İncelenen metin.
___
Gizemli Kabala
Kimiz biz?Ya da; Neyiz? Var olmamızın belli bir amacı var mı? Yoksa Doğa’nın yasası gereği sadece doğup, yaşayıp, ölüp gidecek miyiz? Peki, üzerinde yaşadığımız bu Dünya! Bizim için mi yaratıldı, yoksa biz mi O’nun için? O zaman, “Kim” ya da “Ne” yarattı bizi, Dünyayı ve geri kalan her şeyi? Acaba doğmadan önce neredeydik? Peki ya öldükten sonra? O zaman ne olacak?
Bu ve benzeri sorular tüm yaşantımız boyunca olmadık zamanlarda, çeşitli durum ve nedenlerle hepimizin aklından gelir, geçer. Bir kısmımız; “Aman canım!Boş şeyler bunlar!Yanıtı olmayan sorular!” der,bu rahatsız edici, kafa karıştırıcı düşünceleri hemen aklımızdan kovalarız.Sonra, daha basit olan ve işimize daha çok gelen, günlük, kişisel, arzu ve gereksinimlerimiz doğrultusunda hareket eder ve sadece “yaşamaya çalışmakla” uğraşmayı yeğleriz. Yemek yer, okula gider, işe girer, tatile çıkar, evlenir, çocuklarımızın peşinden koşarız. Varlığımızı rahat bir biçimde sürdürebilmeye odaklanır, kendimizi yaşamın akışına bırakırız.
___
Verilen veriler.
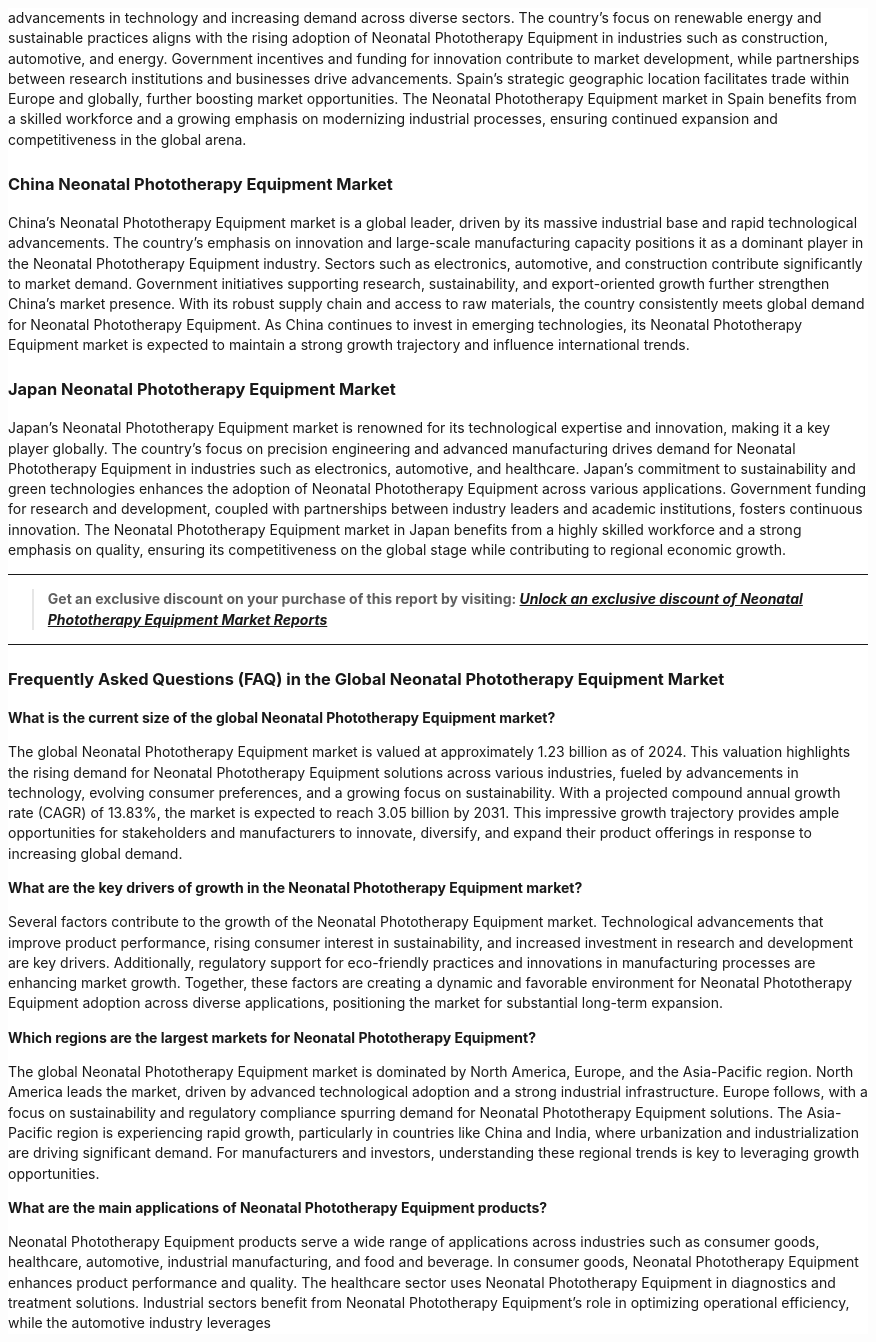 advancements in technology and increasing demand across diverse sectors. The country&rsquo;s focus on renewable energy and sustainable practices aligns with the rising adoption of Neonatal Phototherapy Equipment in industries such as construction, automotive, and energy. Government incentives and funding for innovation contribute to market development, while partnerships between research institutions and businesses drive advancements. Spain&rsquo;s strategic geographic location facilitates trade within Europe and globally, further boosting market opportunities. The Neonatal Phototherapy Equipment market in Spain benefits from a skilled workforce and a growing emphasis on modernizing industrial processes, ensuring continued expansion and competitiveness in the global arena.</p><h3>China Neonatal Phototherapy Equipment Market</h3><p>China&rsquo;s Neonatal Phototherapy Equipment market is a global leader, driven by its massive industrial base and rapid technological advancements. The country&rsquo;s emphasis on innovation and large-scale manufacturing capacity positions it as a dominant player in the Neonatal Phototherapy Equipment industry. Sectors such as electronics, automotive, and construction contribute significantly to market demand. Government initiatives supporting research, sustainability, and export-oriented growth further strengthen China&rsquo;s market presence. With its robust supply chain and access to raw materials, the country consistently meets global demand for Neonatal Phototherapy Equipment. As China continues to invest in emerging technologies, its Neonatal Phototherapy Equipment market is expected to maintain a strong growth trajectory and influence international trends.</p><h3>Japan Neonatal Phototherapy Equipment Market</h3><p>Japan&rsquo;s Neonatal Phototherapy Equipment market is renowned for its technological expertise and innovation, making it a key player globally. The country&rsquo;s focus on precision engineering and advanced manufacturing drives demand for Neonatal Phototherapy Equipment in industries such as electronics, automotive, and healthcare. Japan&rsquo;s commitment to sustainability and green technologies enhances the adoption of Neonatal Phototherapy Equipment across various applications. Government funding for research and development, coupled with partnerships between industry leaders and academic institutions, fosters continuous innovation. The Neonatal Phototherapy Equipment market in Japan benefits from a highly skilled workforce and a strong emphasis on quality, ensuring its competitiveness on the global stage while contributing to regional economic growth.</p><hr /><blockquote><p><strong>Get an exclusive discount on your purchase of this report by visiting: <em><a href="://marketresearchpulse.com/ask-for-discount/22349?utm_source=Github&amp;utm_medium=0114">Unlock an exclusive discount of Neonatal Phototherapy Equipment Market Reports</a></em>&nbsp;</strong></p></blockquote><hr /><h3>Frequently Asked Questions (FAQ) in the Global Neonatal Phototherapy Equipment Market</h3><p><strong>What is the current size of the global Neonatal Phototherapy Equipment market?</strong></p><p>The global Neonatal Phototherapy Equipment market is valued at approximately 1.23 billion as of 2024. This valuation highlights the rising demand for Neonatal Phototherapy Equipment solutions across various industries, fueled by advancements in technology, evolving consumer preferences, and a growing focus on sustainability. With a projected compound annual growth rate (CAGR) of 13.83%, the market is expected to reach 3.05 billion by 2031. This impressive growth trajectory provides ample opportunities for stakeholders and manufacturers to innovate, diversify, and expand their product offerings in response to increasing global demand.</p><p><strong>What are the key drivers of growth in the Neonatal Phototherapy Equipment market?</strong></p><p>Several factors contribute to the growth of the Neonatal Phototherapy Equipment market. Technological advancements that improve product performance, rising consumer interest in sustainability, and increased investment in research and development are key drivers. Additionally, regulatory support for eco-friendly practices and innovations in manufacturing processes are enhancing market growth. Together, these factors are creating a dynamic and favorable environment for Neonatal Phototherapy Equipment adoption across diverse applications, positioning the market for substantial long-term expansion.</p><p><strong>Which regions are the largest markets for Neonatal Phototherapy Equipment?</strong></p><p>The global Neonatal Phototherapy Equipment market is dominated by North America, Europe, and the Asia-Pacific region. North America leads the market, driven by advanced technological adoption and a strong industrial infrastructure. Europe follows, with a focus on sustainability and regulatory compliance spurring demand for Neonatal Phototherapy Equipment solutions. The Asia-Pacific region is experiencing rapid growth, particularly in countries like China and India, where urbanization and industrialization are driving significant demand. For manufacturers and investors, understanding these regional trends is key to leveraging growth opportunities.</p><p><strong>What are the main applications of Neonatal Phototherapy Equipment products?</strong></p><p>Neonatal Phototherapy Equipment products serve a wide range of applications across industries such as consumer goods, healthcare, automotive, industrial manufacturing, and food and beverage. In consumer goods, Neonatal Phototherapy Equipment enhances product performance and quality. The healthcare sector uses Neonatal Phototherapy Equipment in diagnostics and treatment solutions. Industrial sectors benefit from Neonatal Phototherapy Equipment&rsquo;s role in optimizing operational efficiency, while the automotive industry leverages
___
Görev yönergeleri.
a) Aşağıdaki ifadelerin incelenen metinle uyuşup uyuşmadığını her biri için evet ya da hayır diyerek belirtin ve kararınızı dayandırdığınız sözcükleri metinden aynen aktarın. (i) Bu tür sorular insanın aklına yalnızca yaşlılıkta gelir. (ii) Bazı insanlar bu soruları yanıtı olmayan sorular diye geçiştirir. (iii) İnsanlar varlıklarını rahat bir biçimde sürdürmeye odaklanır.
b) İncelenen metinde, bu düşünceleri aklından kovanların günlük yaşamda hangi işleri yaptığı sayılıyor?
Bu verilere ihtiyacınız olmayacak.

Çözülmüş problemler.
a)
(i) Hayır: "tüm yaşantımız boyunca olmadık zamanlarda"
(ii) Evet: "Yanıtı olmayan sorular!"
(iii) Evet: "Varlığımızı rahat bir biçimde sürdürebilmeye odaklanır"

b) Yemek yer, okula gider, işe girer, tatile çıkar, evlenir ve çocuklarının peşinden koşarlar.